PROBLEM TO WORK ON
Return, word for word, only the lines of the data below that lie between the line with "50: (328, 296, 4.28)" and the line with "63: (198, 29, 7.24)", those two lines included.

*** GIVEN RECORDS ***

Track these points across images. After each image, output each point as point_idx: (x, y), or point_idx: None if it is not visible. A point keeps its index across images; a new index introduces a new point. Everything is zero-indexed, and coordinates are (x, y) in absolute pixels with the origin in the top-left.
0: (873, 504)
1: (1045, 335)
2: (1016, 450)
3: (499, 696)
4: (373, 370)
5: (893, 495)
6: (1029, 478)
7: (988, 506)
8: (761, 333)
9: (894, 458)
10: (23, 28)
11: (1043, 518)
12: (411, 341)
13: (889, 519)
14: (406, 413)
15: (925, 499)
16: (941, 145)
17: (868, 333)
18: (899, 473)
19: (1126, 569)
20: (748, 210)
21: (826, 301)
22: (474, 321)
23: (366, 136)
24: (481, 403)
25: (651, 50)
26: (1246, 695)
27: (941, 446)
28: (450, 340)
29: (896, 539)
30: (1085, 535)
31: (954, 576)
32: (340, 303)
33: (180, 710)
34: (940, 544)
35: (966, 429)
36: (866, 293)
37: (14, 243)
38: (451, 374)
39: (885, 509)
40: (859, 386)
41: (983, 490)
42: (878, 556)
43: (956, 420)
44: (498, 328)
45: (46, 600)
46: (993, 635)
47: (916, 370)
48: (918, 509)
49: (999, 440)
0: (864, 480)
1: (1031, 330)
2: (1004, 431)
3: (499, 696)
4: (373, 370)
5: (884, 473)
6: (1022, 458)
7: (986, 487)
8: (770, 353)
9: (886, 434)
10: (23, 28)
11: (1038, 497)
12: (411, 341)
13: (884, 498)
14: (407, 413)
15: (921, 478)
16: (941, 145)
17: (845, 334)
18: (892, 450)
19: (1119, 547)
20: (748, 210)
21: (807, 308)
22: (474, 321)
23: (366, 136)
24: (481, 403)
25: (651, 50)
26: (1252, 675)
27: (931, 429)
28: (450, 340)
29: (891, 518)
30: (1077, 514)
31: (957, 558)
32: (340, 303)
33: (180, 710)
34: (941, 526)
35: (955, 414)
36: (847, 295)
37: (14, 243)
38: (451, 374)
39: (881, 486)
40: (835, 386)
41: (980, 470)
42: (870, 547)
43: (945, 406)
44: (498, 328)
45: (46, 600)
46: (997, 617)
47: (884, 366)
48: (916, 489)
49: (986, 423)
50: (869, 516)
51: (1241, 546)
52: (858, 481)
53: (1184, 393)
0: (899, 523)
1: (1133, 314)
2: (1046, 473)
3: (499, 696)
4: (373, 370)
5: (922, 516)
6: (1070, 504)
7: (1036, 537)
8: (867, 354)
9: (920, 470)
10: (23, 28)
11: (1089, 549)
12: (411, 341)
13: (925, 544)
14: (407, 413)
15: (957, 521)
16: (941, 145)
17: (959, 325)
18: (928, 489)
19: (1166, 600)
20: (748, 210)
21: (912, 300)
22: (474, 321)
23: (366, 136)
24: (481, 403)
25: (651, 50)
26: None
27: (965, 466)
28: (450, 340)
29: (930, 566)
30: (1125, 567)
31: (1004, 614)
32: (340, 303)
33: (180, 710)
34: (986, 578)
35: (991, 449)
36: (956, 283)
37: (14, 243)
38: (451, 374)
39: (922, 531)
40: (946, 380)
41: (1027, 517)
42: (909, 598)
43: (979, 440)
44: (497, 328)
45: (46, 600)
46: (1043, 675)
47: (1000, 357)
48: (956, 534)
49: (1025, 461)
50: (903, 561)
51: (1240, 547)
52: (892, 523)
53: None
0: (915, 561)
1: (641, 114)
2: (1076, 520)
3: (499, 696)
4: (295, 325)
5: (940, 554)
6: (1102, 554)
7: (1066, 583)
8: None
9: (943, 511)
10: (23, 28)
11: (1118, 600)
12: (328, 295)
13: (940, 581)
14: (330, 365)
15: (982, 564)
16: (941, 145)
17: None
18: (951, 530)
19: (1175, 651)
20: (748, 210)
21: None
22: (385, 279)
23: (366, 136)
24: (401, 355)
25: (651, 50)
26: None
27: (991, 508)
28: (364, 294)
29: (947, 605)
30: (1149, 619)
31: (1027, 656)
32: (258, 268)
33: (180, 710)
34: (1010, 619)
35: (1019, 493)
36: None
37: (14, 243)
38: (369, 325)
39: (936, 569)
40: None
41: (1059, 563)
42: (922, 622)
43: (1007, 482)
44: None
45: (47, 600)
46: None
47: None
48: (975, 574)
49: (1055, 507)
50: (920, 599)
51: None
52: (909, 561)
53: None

***
*** GIVEN RECORDS ***

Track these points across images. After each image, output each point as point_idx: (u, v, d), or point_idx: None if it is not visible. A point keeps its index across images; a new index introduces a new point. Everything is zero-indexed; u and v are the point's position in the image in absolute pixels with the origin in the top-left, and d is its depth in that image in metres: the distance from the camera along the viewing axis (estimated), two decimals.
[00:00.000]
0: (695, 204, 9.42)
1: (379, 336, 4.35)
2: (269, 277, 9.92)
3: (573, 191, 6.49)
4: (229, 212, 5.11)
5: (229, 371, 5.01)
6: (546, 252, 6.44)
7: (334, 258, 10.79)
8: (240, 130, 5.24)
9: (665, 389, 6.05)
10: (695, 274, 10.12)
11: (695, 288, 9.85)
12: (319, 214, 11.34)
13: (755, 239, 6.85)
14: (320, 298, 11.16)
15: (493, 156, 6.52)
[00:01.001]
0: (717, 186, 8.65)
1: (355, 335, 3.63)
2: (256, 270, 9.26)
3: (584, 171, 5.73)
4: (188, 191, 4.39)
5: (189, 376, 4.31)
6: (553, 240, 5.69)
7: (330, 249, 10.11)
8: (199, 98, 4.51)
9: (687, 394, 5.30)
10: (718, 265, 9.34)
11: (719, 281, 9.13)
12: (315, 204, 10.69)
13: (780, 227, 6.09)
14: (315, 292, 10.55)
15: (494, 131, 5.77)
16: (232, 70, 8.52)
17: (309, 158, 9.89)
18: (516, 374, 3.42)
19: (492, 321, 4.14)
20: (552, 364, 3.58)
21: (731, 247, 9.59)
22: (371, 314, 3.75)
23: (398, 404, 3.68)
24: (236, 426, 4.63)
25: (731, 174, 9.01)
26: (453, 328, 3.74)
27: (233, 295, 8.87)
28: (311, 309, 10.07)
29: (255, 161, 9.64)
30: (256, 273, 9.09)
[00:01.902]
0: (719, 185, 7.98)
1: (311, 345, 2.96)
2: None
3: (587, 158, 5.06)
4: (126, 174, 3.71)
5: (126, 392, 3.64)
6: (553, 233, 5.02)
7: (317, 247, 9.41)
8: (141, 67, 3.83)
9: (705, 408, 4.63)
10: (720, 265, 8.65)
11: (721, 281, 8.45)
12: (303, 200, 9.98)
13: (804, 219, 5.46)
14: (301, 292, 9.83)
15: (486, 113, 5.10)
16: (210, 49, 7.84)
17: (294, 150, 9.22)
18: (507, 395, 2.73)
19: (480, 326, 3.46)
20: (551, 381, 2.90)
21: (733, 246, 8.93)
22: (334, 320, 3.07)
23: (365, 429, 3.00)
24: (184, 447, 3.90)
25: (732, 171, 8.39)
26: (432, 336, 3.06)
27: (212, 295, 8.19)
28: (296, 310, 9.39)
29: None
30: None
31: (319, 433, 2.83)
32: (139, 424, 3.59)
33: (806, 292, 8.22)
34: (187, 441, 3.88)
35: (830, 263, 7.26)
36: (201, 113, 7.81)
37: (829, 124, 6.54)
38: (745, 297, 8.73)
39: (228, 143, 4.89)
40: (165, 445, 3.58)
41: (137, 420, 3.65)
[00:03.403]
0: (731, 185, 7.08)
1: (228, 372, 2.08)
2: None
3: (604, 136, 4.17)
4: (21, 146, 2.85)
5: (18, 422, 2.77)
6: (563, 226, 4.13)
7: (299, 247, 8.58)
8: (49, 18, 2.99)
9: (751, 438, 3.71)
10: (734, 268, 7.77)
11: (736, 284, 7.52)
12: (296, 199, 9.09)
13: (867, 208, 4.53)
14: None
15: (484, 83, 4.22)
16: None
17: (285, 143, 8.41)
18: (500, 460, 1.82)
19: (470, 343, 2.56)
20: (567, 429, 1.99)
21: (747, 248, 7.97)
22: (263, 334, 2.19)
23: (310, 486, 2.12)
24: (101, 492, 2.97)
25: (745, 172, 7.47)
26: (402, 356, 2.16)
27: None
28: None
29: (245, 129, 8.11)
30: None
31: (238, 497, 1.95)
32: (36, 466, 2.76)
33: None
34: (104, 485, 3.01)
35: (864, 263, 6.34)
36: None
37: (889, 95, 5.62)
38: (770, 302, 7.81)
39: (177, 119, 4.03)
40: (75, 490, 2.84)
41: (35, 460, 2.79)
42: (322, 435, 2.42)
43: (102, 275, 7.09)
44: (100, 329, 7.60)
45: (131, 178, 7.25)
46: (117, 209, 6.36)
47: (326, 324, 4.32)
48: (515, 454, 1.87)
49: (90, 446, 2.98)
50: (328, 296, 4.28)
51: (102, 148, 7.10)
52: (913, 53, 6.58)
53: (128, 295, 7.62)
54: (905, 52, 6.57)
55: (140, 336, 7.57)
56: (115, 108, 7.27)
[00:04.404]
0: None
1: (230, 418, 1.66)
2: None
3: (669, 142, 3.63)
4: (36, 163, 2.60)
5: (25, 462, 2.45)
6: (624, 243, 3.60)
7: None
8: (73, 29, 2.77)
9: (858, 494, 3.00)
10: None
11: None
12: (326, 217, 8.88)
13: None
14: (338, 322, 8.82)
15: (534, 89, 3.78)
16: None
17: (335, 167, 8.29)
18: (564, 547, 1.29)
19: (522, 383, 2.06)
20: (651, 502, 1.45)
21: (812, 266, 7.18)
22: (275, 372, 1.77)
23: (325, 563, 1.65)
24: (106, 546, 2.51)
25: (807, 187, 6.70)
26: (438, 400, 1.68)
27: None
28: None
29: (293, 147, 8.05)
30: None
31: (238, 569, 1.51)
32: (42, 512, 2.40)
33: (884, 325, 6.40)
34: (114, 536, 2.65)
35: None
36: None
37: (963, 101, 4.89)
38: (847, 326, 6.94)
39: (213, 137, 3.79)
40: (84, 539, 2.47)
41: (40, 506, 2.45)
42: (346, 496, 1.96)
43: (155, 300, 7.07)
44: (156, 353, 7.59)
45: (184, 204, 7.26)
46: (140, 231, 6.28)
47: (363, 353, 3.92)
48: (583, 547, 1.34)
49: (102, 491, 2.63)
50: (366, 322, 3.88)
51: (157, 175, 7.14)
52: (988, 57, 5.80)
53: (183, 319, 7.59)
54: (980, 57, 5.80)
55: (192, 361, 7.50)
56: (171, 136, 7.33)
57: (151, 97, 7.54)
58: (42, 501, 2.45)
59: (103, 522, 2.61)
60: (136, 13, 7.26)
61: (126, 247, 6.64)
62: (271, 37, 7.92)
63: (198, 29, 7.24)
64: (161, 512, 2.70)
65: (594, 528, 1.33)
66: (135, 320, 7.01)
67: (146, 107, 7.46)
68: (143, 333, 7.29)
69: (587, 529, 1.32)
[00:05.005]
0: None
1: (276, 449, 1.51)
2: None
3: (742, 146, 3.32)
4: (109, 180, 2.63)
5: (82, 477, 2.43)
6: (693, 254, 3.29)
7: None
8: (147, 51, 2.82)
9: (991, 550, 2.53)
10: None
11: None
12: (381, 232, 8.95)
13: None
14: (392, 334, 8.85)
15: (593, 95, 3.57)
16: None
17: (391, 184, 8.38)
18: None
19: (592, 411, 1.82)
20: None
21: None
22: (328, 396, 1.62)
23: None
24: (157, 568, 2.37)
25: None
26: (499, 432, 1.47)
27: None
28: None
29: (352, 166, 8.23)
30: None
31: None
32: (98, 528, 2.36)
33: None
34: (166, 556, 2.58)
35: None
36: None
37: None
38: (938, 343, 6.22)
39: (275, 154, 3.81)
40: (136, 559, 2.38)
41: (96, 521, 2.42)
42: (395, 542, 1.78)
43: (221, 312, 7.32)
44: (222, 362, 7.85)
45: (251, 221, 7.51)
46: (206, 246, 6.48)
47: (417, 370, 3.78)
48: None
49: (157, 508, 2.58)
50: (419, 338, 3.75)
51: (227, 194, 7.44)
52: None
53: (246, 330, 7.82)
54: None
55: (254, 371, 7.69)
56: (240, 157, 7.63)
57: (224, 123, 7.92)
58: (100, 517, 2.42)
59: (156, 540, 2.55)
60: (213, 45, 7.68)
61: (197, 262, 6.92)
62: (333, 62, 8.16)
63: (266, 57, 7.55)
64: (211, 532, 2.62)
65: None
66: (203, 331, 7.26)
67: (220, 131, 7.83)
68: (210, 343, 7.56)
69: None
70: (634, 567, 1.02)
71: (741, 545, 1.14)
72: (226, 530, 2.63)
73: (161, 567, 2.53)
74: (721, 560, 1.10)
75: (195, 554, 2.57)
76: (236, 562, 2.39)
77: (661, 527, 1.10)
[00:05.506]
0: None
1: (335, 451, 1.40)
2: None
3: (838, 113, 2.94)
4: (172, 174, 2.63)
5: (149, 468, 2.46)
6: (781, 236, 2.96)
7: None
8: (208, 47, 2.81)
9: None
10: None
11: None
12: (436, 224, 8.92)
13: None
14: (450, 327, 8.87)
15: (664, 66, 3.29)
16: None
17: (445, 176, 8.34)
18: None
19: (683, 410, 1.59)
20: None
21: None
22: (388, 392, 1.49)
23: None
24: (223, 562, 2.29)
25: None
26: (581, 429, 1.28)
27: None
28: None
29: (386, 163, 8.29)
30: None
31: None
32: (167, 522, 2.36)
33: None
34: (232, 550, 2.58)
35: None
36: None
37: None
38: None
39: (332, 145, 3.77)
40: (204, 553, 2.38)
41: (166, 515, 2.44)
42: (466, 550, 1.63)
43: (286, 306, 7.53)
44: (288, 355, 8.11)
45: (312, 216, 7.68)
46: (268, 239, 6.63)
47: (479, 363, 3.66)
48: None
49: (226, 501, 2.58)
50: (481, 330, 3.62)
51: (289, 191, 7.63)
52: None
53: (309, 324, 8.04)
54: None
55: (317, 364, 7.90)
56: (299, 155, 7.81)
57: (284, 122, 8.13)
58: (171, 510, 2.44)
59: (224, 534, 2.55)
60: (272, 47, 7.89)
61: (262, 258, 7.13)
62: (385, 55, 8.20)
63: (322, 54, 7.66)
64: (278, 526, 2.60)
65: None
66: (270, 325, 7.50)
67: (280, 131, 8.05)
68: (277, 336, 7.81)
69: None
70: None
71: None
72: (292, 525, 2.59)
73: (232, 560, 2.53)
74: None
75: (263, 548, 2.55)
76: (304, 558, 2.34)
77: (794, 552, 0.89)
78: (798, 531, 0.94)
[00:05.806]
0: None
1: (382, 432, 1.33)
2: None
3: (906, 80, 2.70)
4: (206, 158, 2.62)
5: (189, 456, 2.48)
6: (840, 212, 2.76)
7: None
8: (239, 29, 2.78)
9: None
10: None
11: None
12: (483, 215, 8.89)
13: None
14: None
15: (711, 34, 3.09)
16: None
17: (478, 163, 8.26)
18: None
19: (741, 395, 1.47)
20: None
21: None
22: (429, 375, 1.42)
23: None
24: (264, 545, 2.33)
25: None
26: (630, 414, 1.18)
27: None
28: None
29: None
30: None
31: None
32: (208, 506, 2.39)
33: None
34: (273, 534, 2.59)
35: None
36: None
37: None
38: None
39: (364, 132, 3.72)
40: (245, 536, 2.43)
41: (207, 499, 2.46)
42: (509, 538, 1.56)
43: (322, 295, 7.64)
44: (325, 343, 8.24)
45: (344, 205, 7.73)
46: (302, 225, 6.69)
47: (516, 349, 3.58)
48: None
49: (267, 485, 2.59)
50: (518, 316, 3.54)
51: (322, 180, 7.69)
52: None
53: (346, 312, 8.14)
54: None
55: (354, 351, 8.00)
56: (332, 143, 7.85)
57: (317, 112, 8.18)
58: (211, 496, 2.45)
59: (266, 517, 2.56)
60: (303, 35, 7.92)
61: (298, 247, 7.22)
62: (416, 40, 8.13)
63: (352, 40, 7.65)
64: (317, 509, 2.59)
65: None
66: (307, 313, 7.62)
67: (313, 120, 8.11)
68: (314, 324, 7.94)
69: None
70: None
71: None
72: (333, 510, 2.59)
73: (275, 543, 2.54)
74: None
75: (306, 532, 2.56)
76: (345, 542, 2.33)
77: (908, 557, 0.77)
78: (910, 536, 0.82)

***

FINAL ANSWER
50: (328, 296, 4.28)
51: (102, 148, 7.10)
52: (913, 53, 6.58)
53: (128, 295, 7.62)
54: (905, 52, 6.57)
55: (140, 336, 7.57)
56: (115, 108, 7.27)
[00:04.404]
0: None
1: (230, 418, 1.66)
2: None
3: (669, 142, 3.63)
4: (36, 163, 2.60)
5: (25, 462, 2.45)
6: (624, 243, 3.60)
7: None
8: (73, 29, 2.77)
9: (858, 494, 3.00)
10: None
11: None
12: (326, 217, 8.88)
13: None
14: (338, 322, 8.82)
15: (534, 89, 3.78)
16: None
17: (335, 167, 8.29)
18: (564, 547, 1.29)
19: (522, 383, 2.06)
20: (651, 502, 1.45)
21: (812, 266, 7.18)
22: (275, 372, 1.77)
23: (325, 563, 1.65)
24: (106, 546, 2.51)
25: (807, 187, 6.70)
26: (438, 400, 1.68)
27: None
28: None
29: (293, 147, 8.05)
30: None
31: (238, 569, 1.51)
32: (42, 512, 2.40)
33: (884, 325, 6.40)
34: (114, 536, 2.65)
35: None
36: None
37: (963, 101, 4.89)
38: (847, 326, 6.94)
39: (213, 137, 3.79)
40: (84, 539, 2.47)
41: (40, 506, 2.45)
42: (346, 496, 1.96)
43: (155, 300, 7.07)
44: (156, 353, 7.59)
45: (184, 204, 7.26)
46: (140, 231, 6.28)
47: (363, 353, 3.92)
48: (583, 547, 1.34)
49: (102, 491, 2.63)
50: (366, 322, 3.88)
51: (157, 175, 7.14)
52: (988, 57, 5.80)
53: (183, 319, 7.59)
54: (980, 57, 5.80)
55: (192, 361, 7.50)
56: (171, 136, 7.33)
57: (151, 97, 7.54)
58: (42, 501, 2.45)
59: (103, 522, 2.61)
60: (136, 13, 7.26)
61: (126, 247, 6.64)
62: (271, 37, 7.92)
63: (198, 29, 7.24)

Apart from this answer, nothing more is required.